Balram’s philosophy is that ‘people should be treated like people and animals should be treated like animals’, but there are countless ways in which we see that this is plainly not something that guides his actions, or those of anyone around him. In the Darkness, the bison eats before anyone else in the family; Balram’s father is reduced to being a beast of burden as he hauls around the marginally wealthier in his rickshaw; the rich, conniving landlords who preside over the farms and coal mines are given nicknames like the Mongoose, Buffalo and Stork, two poodles are fed and bathed more regularly than most men. Balram’s other philosophy, ‘eat or be eaten’ rings more true.

In critiquing some of the ills that plague modern India, Adiga sacrifices characterisation. Aside from Balram, most of the characters are little more than loosely drawn caricatures, particularly the evil landlords, who are made very much in the mould of traditional Bollywood bad guys. They often feel as though their sole role is for Adiga to score points, rather than add any particular depth to the story.

As the winner of the 2008 Man Booker prize, I had perhaps expected a little more, despite the book being peppered with some wonderful, lyrical observations. In many respects, White Tiger is a traditional rags-to-riches story, but the decidedly unconventional anti-hero and the spice afforded by the Indian setting makes it a much more captivating read than it may actually deserve to be based on Balram's adventure alone.

My thanks got to my friend and colleague, Hana, who bought he book for my birthday last year!

Wednesday, 8 January 2014

Book review: Egghead: or, You Can't Survive on Ideas Alone by Bo Burnham

I can always count on my cousin for an off-the-wall book as a Christmas present and he out-did himself with Egghead, a collection of modern poetry by the young comedian, songwriter and performer, Bo Burnham.

The poems range from half a dozen words to two dozen lines which flit with dizzying frequency in tone, style and subject matter; serious and melancholic on one page, or even on one line, and whimsical and absurd the next.
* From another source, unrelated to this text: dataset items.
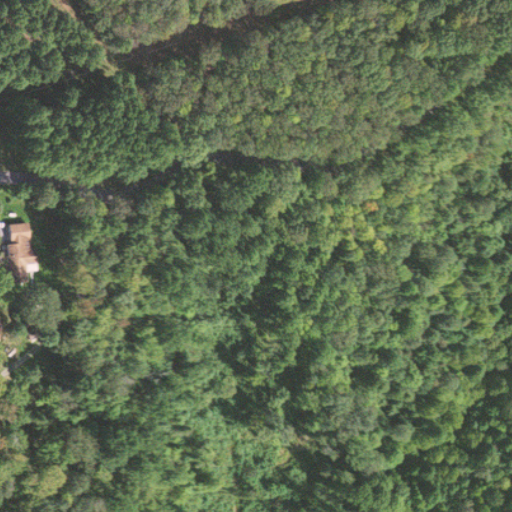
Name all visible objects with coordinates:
road: (277, 163)
building: (15, 250)
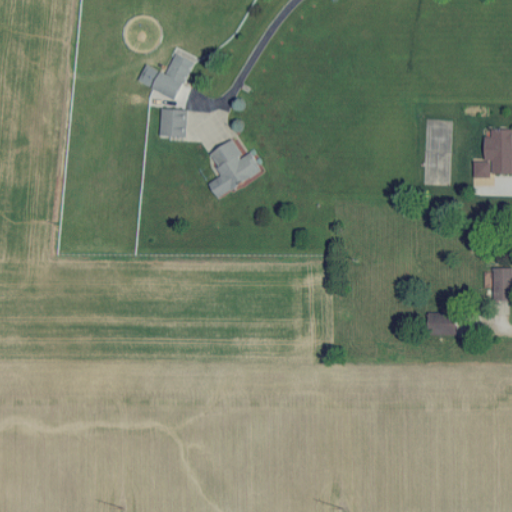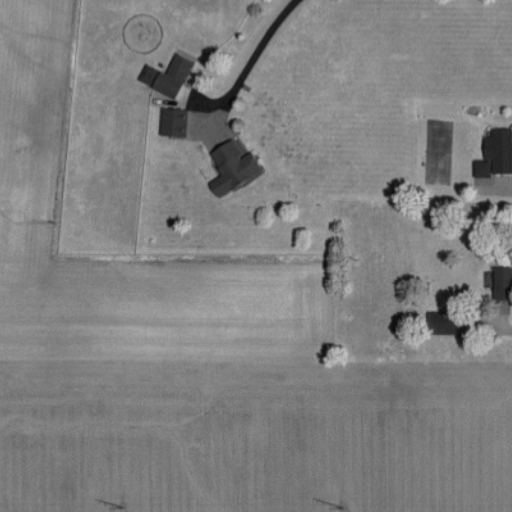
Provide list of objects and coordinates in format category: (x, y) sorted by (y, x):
road: (257, 49)
building: (175, 74)
building: (174, 123)
building: (500, 151)
building: (234, 168)
building: (503, 284)
building: (443, 322)
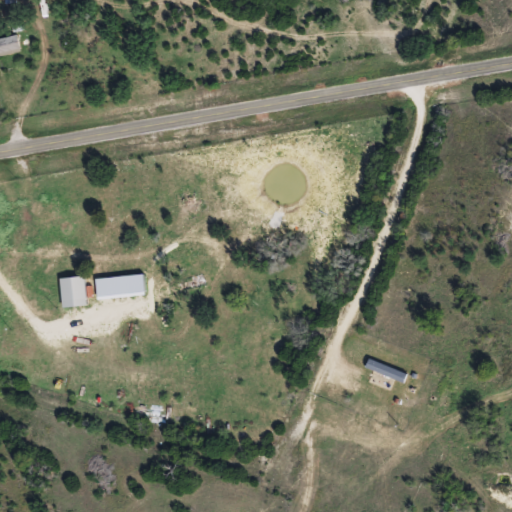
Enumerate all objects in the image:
building: (11, 45)
road: (256, 109)
building: (78, 290)
road: (297, 391)
building: (380, 392)
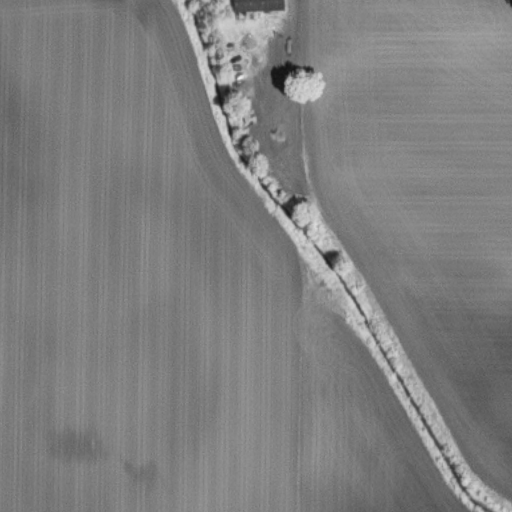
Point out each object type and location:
building: (255, 5)
building: (283, 56)
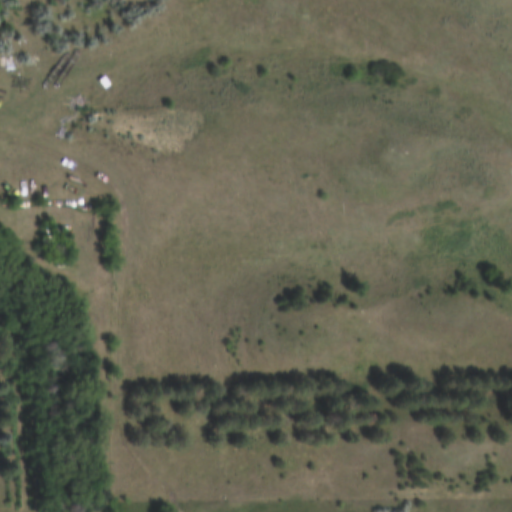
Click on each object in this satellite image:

Candid, heartfelt, and occasionally surprisingly cynical musings on love, life and loneliness are interspersed with ditties on chameleons riding sex toys, golgi bodies and ant farms.

You never really know what to expect next other than that when the sucker-punch comes it’ll catch you off-guard and startle you in the way it reveals something about human nature.

Each of the poems are complemented by Chance Bone’s deceptively simple line drawings. Some of the illustrations are literal interpretations of the text, others are more obtuse; some echo the frequent non sequiturs in the poetry - they appear to have nothing whatsoever to do with the words on the page and are just little stories unto themselves.  The juxtaposition of text and drawing draws your eye across the page whilst also taking your mind off in different directions, again adding to the impact of the punchline or observation.

Burnham’s self-awareness ripples through the book, but it stays very much on the right side of become irritating because it’s just so damn funny and clever in the way it plays with your expectations of him, the idea and the format. In Absurd, he writes “If the poem you’re writing is silly and dumb, / make sure that it rhymes at the end. Bum.” Verging on childish? Perhaps; Clever? Definitely. The self-awareness even extends to the subtitle. You can very well survive on ideas alone – Bo Burnam burgeoning career is proof of that; and long may it continue.

Fans of Tim Minchin will find a lot to love about Burnham's musical comedy.